I spotted it last week: two stories on the same page in the Guardian included the word “philanthropist”. Then I started to notice it everywhere – not just because of the mysterious Rausing case, but all over the news.
So, I wondered: was this a trend? Is the word “philanthropist” being used more now than it used to be? It’s a pretty easy question to answer – google trends gives neat graphs of both how many people are searching for a term, and how many news reports are using it. So I did a search for ‘philanthropist’.
Check out the graph. The number of people searching for the term has shot up in the last two years, and there has been a significant and steady increase in its appearance in news reports with most of the rise happening since the financial crisis.

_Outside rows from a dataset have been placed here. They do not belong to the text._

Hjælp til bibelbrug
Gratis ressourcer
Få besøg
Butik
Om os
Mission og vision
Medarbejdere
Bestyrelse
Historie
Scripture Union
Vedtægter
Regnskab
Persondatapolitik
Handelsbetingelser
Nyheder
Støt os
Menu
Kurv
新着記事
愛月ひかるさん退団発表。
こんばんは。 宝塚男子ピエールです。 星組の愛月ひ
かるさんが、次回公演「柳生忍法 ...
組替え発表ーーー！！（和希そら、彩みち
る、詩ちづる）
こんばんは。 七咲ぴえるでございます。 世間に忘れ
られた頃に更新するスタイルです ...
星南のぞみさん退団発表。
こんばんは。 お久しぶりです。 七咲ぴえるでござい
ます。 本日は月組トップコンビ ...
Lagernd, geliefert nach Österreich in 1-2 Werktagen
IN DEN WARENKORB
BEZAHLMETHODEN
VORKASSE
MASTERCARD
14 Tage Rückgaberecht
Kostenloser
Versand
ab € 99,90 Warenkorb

Language is important. At a time when the very richest people are getting richer faster than ever before, the way that they tell the stories of their wealth is important. There are a few key things they like us to know about them. Amongst those is that they give lots of their money to charity (even though, on average, the richer you are, the lower a portion of your wealth you give to charity). The other is that they create jobs.

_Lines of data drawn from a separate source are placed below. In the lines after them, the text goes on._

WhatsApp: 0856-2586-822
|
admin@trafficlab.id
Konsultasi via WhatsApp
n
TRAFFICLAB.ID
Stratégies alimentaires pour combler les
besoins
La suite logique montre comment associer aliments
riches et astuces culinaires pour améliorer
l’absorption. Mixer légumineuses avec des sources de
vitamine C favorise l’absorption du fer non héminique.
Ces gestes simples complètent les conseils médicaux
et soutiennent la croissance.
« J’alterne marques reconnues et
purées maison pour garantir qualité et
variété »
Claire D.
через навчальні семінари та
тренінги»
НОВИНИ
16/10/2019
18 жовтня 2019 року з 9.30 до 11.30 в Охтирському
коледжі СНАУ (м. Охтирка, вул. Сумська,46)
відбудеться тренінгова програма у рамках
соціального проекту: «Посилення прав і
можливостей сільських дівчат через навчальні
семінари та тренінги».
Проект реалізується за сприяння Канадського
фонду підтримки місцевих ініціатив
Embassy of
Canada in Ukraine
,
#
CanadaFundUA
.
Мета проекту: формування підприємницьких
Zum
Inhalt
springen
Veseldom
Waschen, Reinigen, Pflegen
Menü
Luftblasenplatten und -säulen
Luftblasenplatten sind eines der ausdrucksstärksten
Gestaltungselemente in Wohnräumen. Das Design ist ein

So, I did a google trends search for “Job Creator”. In the UK, the term was used so little it didn’t register. But check out the global results. For the search terms (ie what people have typed into Google, it has only started appearing recently, and seems to focus particularly around clashes over Mitt Romney’s record. But if we look at its use in news reports, there is a clear trend, starting in the same quarter – late 2008 – that the use of the term ‘philanthropist’ started to grow in the media: ie the months immediately after the Lehman brothers collapsed.
Next, let’s look at a comparison between searches for “philanthropist”, “job creator” and “billionaire” – on the grounds that billionaire is the simplest and least ‘biased’ way to describe someone with lots of money. As you see, billionaire, is still bigger by a significant margin.

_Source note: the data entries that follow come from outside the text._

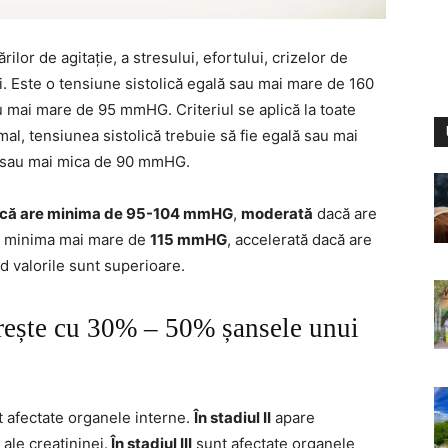
ilor de agitație, a stresului, efortului, crizelor de
ii. Este o tensiune sistolică egală sau mai mare de 160
 mai mare de 95 mmHG. Criteriul se aplică la toate
al, tensiunea sistolică trebuie să fie egală sau mai
ă sau mai mica de 90 mmHG.
 dacă are minima de 95-104 mmHG
,
moderată
dacă are
 minima mai mare de
115 mmHG
, accelerată dacă are
 valorile sunt superioare.
ărește cu 30% – 50% șansele unui
t afectate organele interne.
În stadiul II
apare
 ale creatininei.
În stadiul III
sunt afectate organele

Finally, let’s look at the word with which the wealthiest don’t want to be associated: banker. Of course, many of them aren’t bankers, but a significant proportion are. On both the UK and the global figures, the number of people searching for the term is notably lower than it was before the financial collapse, with the figures for the last complete year – 2011 – down in both cases from 2005 and 2006.
Of course, this isn’t as bad as it sounds. Bankers, though down, is still a much more widely searched for term than are ‘philanthropist’ or ‘job creator’. But the overall trend is clearly in the wrong direction.